Warum ein Mobilitätskonzept?
Ausgangslage
In den vergangenen Jahren wurden für die Stadt und den Landkreis Coburg eine Vielzahl von Konzepten, Strategien oder Entwicklungsplänen zu einzelnen Mobilitätsformen erarbeitet, unter anderem:
- ÖPNV-Nahverkehrsplan für Stadt und Landkreis Coburg (2015) sowie dessen Fortschreibung (2025)
- Kommunales Elektromobilitätskonzept für Stadt und Landkreis Coburg (2019)
- Radverkehrskonzepte für Stadt und Landkreis (2022)
So bedeutsam und wichtig die einzelnen Konzepte für die jeweilige Mobilitätsform sind, fehlte dennoch ein gesamtheitliches Konzept zur nachhaltigen Entwicklung der Mobilität im Landkreis Coburg.
Zielsetzung
Das Mobilitätskonzept dient den Verantwortlichen aus Politik und Verwaltung als strategisches Instrument zur Gestaltung einer nachhaltigen Mobilität im Landkreis. Im Konzept werden verschiedene Handlungsfelder aus dem breiten Themenbereich der Mobilität beschrieben, die es bei einer ganzheitlichen Mobilitätsbetrachtung zu berücksichtigen gilt.
Mithilfe des Mobilitätskonzepts soll die Verknüpfung verschiedener Mobilitätsformen untereinander optimiert und somit die Multi- und Intermodalität der Bevölkerung im Personenverkehr gefördert werden. Gleiches gilt in entsprechender Weise für den Waren- und Güterverkehr sowie für den Daten- und Wissensaustausch, der insbesondere auch in den Dienstleistungsbereichen der heimischen Wirtschaft eine wichtige Rolle spielt. Das Aufdecken von Entwicklungspotenzialen im regionalen Verkehrssystem ermöglicht zudem die Einbettung neuer, digitaler Mobilitätsformen und Mobilitätsangebote in die Region. Das Mobilitätskonzept zeigt hierfür den Bedarf und die Notwendigkeit von innovativen Mobilitätslösungen für die regionale Landkreismobilität.

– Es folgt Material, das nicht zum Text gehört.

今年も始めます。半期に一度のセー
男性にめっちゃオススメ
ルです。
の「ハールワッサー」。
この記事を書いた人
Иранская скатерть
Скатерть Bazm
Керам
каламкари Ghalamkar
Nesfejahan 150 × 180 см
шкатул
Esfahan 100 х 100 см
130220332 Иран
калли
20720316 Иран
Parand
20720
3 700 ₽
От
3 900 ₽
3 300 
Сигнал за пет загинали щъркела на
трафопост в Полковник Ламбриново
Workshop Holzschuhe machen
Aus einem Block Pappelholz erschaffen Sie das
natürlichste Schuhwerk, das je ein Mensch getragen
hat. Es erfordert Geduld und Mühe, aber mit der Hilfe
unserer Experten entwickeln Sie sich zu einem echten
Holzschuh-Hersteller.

Was steht im Mobilitätskonzept?
Inhaltsübersicht
- Analyse der Verkehrs- und Mobilitätsbedingungen in Stadt und Landkreis Coburg (u.a. verkehrliche und räumliche Strukturen, Zielvorgaben in Bezug auf Verkehr und Mobilität, vorhandene Mobilitätsangebote, Sichtung bestehender Konzepte mit Mobilitätsbezug, etc.)
- Durchgeführte Beteiligungsprozesse während der Konzepterstellung:
- Kommunale Datenabfrage bei den Landkreiskommunen
- Workshops mit Schulen, Politik und Kommunen, Bürgerinnen und Bürgern
- Unternehmensbefragung der Wirtschaftsunternehmen aus Stadt und Landkreis Coburg
- Kreisweite Mobilitätsbefragung der Bürgerinnen und Bürger
- Definition von Mobilitätsbedürfnissen unterschiedlicher Zielgruppen (Kinder und Jugendliche, Berufspendler, Seniorinnen und Senioren, mobilitätseingeschränkte Personen, Touristen)

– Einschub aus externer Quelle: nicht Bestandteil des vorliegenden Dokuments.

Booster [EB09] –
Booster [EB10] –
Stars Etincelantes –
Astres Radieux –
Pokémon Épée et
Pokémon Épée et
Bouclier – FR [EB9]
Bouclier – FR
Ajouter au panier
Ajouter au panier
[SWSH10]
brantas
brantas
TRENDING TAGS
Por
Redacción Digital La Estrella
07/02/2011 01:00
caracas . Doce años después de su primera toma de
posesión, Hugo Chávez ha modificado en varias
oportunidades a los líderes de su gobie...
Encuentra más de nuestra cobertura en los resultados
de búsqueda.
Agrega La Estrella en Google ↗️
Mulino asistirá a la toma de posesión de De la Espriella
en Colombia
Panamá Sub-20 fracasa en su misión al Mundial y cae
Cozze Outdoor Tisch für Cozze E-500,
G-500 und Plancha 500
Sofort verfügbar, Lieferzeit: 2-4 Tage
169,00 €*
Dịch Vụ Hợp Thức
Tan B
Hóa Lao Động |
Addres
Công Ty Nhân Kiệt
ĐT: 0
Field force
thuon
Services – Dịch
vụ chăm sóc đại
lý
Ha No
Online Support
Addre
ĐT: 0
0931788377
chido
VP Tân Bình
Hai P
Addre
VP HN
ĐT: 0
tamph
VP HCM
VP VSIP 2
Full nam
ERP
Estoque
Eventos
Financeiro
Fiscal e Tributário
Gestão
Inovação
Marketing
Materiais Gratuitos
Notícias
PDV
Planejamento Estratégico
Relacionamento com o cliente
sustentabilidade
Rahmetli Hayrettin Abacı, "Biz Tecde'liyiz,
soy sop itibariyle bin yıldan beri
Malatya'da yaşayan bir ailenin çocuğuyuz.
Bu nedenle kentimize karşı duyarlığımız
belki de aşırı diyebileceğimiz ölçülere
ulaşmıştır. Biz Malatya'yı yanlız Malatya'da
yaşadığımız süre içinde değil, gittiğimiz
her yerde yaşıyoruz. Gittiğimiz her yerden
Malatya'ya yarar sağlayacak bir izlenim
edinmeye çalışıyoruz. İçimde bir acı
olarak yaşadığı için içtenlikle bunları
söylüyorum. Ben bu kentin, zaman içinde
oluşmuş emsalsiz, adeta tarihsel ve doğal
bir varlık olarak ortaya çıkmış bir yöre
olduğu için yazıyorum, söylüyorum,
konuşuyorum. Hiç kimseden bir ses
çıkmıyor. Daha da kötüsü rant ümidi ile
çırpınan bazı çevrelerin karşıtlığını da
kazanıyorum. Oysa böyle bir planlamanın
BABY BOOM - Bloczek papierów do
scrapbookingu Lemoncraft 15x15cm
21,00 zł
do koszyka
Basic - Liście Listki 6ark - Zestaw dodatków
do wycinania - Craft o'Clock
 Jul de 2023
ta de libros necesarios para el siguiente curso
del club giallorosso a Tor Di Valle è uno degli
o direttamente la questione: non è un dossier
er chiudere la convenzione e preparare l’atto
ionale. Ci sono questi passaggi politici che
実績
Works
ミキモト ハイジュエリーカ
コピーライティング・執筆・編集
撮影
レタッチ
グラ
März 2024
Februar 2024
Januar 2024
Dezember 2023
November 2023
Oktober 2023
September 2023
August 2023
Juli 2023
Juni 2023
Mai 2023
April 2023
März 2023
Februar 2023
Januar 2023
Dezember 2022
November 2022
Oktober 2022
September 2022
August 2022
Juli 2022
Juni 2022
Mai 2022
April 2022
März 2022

- SWOT-Analyse (Stärken-Schwächen-Chancen-Risiken-Analyse) für die fünf Themenfelder Nahmobilität, ÖPNV/SPNV, Kfz-Verkehr, Intermodalität und Sharing, Allgemeine Rahmenbedingungen.
- Szenarienbetrachtung: Die Verlagerungspotenziale des Modal Splits für den Landkreis Coburg bis 2035 wurden in drei Szenarien (Referenzszenario, Maximalszenario und Realszenario) dargestellt.
- Mobilitätsstrategie: Die Mobilitätsstrategie besteht aus 7 Handlungsfeldern (Erreichbarkeit, Fuß- und Radverkehr, Öffentlicher Personenverkehr, Motorisierter Individualverkehr, Multi- und Intermodalität, Mobilitätsmanagement, Kooperative Zusammenarbeit) und dient als Leitfaden für die strategische Planung und Umsetzung von Maßnahmen zur Verbesserung der Mobilität im Landkreis Coburg in den nächsten zehn Jahren.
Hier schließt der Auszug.